I'm doing an ETL-process with Pentaho (Spoon / Kettle) where I'd like to read XML-file and store element values to db.
This works just fine with "Get data from XML" -component...but the XML file is quite big, several giga bytes, and there fore reading the file takes too long.
Pentaho Wiki says:
The existing Get Data from XML step is easier to use but uses DOM
parsers that need in memory processing and even the purging of parts
of the file is not sufficient when these parts are very big.
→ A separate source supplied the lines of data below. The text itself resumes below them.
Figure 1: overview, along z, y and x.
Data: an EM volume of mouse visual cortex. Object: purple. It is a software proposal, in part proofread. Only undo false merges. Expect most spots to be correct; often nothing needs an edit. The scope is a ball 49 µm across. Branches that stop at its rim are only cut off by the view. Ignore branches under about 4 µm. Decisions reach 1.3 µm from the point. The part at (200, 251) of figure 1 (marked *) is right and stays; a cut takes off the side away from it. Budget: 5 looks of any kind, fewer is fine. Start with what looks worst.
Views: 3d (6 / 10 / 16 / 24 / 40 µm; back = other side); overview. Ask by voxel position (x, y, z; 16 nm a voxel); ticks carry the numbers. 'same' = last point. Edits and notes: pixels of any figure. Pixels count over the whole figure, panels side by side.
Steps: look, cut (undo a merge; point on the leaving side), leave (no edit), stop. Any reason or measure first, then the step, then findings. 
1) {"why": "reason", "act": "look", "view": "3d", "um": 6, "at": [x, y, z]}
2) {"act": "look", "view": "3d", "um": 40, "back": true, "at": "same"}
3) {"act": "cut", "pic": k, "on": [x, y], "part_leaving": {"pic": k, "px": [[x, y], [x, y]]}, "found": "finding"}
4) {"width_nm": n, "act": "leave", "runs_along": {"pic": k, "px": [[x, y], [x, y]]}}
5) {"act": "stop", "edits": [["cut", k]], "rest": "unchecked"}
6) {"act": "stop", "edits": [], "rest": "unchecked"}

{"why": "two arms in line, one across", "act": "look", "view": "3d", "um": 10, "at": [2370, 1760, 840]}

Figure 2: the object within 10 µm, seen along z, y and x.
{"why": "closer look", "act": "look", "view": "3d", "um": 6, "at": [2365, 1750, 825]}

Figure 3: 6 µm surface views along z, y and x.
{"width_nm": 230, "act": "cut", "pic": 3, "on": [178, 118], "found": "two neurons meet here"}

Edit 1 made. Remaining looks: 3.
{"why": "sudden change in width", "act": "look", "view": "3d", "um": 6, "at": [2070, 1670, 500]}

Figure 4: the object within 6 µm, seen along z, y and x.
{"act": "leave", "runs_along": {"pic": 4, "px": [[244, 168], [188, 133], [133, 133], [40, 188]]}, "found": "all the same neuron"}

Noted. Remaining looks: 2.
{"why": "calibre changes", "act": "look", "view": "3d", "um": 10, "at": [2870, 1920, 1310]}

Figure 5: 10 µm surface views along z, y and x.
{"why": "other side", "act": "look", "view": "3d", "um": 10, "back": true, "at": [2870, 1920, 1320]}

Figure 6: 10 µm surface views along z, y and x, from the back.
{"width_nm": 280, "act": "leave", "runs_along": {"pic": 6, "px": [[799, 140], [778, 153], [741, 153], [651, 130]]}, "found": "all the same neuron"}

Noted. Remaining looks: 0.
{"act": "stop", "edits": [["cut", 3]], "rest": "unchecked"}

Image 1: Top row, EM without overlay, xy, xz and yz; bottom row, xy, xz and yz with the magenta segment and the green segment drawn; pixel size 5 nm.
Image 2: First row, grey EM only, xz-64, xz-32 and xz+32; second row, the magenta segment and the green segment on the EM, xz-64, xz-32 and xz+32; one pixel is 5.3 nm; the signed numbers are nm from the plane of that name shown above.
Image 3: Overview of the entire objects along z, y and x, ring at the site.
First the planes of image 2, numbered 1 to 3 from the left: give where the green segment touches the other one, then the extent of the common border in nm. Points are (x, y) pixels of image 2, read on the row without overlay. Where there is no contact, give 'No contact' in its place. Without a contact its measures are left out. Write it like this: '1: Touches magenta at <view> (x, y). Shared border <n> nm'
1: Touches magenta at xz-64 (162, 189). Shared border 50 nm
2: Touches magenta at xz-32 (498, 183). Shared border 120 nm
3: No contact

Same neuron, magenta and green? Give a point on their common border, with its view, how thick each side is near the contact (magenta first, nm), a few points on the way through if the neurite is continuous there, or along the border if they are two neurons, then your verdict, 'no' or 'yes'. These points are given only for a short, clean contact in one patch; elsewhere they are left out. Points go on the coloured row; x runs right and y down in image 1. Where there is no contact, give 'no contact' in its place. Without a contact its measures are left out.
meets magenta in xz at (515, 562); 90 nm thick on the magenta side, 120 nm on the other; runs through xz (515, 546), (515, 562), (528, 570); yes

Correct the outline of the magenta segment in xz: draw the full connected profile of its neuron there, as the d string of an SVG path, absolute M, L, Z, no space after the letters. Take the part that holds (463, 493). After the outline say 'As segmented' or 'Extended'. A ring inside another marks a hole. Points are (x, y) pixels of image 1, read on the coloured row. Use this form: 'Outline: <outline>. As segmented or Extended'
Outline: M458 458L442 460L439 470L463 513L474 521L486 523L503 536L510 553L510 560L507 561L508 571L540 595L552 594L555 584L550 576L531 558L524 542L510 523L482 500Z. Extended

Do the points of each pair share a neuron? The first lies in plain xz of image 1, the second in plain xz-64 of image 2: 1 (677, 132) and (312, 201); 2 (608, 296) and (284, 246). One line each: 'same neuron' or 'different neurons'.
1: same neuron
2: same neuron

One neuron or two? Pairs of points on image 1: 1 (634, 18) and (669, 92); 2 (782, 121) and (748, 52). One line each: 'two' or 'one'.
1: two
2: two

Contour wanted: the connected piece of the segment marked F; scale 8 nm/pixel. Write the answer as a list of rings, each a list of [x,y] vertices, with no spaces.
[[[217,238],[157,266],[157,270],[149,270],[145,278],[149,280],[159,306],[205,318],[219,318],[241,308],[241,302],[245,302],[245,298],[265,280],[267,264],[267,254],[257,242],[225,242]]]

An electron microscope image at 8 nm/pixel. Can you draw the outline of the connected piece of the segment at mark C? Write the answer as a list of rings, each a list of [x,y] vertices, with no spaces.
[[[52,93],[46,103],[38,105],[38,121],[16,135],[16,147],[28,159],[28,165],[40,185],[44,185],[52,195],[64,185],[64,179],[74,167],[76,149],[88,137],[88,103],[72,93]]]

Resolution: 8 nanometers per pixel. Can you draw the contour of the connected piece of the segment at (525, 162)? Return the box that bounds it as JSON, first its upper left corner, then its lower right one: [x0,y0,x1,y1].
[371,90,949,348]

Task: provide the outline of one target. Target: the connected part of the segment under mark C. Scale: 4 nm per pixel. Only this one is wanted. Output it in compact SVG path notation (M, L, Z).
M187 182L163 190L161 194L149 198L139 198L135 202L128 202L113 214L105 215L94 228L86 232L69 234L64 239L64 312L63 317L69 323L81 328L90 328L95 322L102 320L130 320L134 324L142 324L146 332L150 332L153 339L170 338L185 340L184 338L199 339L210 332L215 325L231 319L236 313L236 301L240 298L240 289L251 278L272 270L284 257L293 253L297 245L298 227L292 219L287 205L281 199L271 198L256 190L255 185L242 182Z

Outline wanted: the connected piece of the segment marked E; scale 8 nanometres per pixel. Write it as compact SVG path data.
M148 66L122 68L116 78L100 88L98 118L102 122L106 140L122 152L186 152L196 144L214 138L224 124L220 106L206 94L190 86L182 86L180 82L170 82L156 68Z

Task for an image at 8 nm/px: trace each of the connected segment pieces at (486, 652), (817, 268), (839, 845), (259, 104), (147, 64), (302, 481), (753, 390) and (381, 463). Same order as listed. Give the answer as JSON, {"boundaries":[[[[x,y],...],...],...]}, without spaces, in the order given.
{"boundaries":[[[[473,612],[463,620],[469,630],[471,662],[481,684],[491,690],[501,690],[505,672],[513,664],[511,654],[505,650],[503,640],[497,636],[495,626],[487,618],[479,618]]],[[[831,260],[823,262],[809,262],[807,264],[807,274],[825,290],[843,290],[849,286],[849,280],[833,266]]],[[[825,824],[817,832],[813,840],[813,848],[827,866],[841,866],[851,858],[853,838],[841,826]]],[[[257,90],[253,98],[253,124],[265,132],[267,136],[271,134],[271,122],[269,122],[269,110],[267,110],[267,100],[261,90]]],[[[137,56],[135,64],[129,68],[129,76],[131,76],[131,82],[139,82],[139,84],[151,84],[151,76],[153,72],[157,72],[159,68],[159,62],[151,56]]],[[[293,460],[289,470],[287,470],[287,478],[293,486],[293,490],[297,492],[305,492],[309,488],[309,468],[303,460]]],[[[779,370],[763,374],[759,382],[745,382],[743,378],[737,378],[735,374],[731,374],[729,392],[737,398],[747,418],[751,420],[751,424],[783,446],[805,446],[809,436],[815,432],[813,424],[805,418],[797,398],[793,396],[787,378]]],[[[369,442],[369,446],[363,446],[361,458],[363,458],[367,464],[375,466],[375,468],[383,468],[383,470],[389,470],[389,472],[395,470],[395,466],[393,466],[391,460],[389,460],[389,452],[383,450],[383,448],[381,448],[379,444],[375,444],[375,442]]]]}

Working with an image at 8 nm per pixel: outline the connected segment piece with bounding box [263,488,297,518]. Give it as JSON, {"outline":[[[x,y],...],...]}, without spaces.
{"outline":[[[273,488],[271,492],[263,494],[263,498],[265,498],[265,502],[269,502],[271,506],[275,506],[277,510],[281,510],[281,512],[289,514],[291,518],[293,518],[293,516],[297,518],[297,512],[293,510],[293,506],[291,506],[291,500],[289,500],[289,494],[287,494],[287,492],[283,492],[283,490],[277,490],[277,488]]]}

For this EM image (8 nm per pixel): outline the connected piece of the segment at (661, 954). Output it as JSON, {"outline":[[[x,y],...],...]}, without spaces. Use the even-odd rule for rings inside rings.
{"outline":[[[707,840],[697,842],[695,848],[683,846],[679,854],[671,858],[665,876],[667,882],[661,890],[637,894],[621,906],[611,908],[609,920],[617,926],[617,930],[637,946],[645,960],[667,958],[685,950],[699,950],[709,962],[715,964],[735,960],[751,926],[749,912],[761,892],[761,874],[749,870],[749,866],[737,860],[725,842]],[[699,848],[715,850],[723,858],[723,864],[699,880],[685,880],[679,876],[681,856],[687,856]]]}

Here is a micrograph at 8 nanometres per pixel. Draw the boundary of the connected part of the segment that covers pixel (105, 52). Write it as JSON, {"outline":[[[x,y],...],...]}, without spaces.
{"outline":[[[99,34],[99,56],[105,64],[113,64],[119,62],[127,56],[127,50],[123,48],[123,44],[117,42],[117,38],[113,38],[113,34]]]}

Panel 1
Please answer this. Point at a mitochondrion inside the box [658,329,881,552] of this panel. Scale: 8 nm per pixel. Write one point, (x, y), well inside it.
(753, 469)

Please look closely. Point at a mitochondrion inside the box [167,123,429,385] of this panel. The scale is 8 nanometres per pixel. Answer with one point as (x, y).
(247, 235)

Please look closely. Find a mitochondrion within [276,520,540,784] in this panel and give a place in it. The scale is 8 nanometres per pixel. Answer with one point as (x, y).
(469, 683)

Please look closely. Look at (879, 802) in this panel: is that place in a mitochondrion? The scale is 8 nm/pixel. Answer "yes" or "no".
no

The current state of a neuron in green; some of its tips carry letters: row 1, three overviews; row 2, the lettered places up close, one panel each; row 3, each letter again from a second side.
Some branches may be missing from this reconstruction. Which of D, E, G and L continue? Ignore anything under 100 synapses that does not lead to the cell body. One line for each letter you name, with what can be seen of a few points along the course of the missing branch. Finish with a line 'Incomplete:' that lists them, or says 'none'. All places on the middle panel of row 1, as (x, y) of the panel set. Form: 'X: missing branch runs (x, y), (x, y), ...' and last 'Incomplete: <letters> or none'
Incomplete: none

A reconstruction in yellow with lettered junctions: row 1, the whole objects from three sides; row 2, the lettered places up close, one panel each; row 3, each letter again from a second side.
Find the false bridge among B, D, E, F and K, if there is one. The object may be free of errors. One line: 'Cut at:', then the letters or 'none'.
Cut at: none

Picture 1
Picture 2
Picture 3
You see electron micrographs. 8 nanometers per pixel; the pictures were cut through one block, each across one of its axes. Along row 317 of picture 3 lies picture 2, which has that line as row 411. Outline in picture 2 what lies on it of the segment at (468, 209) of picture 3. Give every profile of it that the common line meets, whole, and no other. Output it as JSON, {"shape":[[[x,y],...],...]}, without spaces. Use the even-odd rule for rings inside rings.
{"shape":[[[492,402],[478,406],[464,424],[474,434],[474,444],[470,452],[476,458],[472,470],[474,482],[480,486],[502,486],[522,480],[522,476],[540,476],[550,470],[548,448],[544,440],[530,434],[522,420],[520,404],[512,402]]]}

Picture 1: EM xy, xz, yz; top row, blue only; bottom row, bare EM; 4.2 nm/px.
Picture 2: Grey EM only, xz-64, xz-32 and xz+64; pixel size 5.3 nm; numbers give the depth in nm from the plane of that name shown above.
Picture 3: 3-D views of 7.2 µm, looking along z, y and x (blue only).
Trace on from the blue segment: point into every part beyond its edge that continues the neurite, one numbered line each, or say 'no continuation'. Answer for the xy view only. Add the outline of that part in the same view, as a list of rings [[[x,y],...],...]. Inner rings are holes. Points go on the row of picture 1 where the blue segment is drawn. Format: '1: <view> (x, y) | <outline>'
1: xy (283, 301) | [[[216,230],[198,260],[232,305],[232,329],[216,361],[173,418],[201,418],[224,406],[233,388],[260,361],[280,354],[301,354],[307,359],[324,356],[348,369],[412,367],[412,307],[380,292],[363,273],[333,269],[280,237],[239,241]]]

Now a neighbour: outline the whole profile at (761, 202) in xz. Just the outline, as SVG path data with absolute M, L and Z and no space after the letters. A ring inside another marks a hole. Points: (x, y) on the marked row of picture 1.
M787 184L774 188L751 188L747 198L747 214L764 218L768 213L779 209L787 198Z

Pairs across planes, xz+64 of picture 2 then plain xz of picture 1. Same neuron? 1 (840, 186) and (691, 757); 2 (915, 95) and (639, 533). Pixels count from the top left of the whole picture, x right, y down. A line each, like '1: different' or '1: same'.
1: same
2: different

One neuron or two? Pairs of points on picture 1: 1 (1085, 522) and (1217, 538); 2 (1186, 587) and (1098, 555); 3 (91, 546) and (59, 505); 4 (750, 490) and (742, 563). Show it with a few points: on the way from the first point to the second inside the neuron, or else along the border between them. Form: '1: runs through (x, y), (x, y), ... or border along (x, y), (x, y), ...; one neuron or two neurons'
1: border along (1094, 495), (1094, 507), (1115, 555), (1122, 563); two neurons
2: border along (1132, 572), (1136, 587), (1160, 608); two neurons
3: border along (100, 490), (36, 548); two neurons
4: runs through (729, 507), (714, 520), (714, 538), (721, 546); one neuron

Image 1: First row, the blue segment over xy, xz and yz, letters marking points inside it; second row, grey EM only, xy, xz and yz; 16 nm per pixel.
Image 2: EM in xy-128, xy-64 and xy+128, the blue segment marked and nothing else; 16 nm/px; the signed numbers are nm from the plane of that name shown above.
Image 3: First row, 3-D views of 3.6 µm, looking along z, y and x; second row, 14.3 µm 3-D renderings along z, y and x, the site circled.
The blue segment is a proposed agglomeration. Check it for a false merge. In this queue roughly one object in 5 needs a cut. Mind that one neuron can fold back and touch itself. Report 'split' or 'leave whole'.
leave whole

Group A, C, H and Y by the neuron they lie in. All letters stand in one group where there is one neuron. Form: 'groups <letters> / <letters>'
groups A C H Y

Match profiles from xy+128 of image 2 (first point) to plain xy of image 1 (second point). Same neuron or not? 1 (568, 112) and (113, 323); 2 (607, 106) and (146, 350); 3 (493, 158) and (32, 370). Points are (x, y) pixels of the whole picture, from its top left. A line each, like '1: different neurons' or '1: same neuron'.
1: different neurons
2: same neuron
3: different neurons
The XML Input Stream (StAX) step uses a completely different approach
to solve use cases with very big and complex data stuctures and the
need for very fast data loads...
There fore I'm now trying to do the same with StAX, but it just doesn't seem to work out like planned. I'm testing this with XML-file which only has one element group. The file is read and then mapped/inserted to table...but now I get multiple rows to table where all the values are "undefined" and some rows where I have the right values. In total I have 92 rows in the table, even though it should only have one row.
Flow goes like:
1) read with StAX
2) Modified Java Script Value
3) Output to DB
At step 2) I'm doing as follow:
var id;
if ( xml_data_type_description.equals("CHARACTERS") &&
xml_path.equals("/labels/label/id") ) {
id = xml_data_value; }
...
I'm using positional-staz.zip from http://forums.pentaho.com/showthread.php?83480-XPath-in-Get-data-from-XML-tool&p=261230#post261230 as an example.
How to use StAX for reading XML-file and storing the element values to DB?
I've been trying to look for examples but haven't found much. The above example uses "Filter Rows" -component before inserting the rows. I don't quite understand why it's being used, can't I just map the values I need? It might be that this problem occurs because I don't use, or know how to use, Filter Rows -component.
Cheers!
I posted a possible StAX-based solution on the forum listed above, but I'll post the gist of it here since it is awaiting moderator approval.
Using the StAX parser, you can select just those elements that you care about, namely those with a data type of CHARACTERS. For the forum example, you basically need to denormalize the rows in sets of 4 (EXPR, EXCH, DATE, ASK). To do this you add the row number to the stream (using an Add Sequence step) then use a Calculator to determine a "bucket number" = INT((rownum-1)/4). This will give you a grouping field for a Row Denormaliser step.
When the post is approved, you'll see a link to a transformation that uses StAX and the method I describe above.
Is this what you're looking for? If not please let me know where I misunderstood and maybe I can help.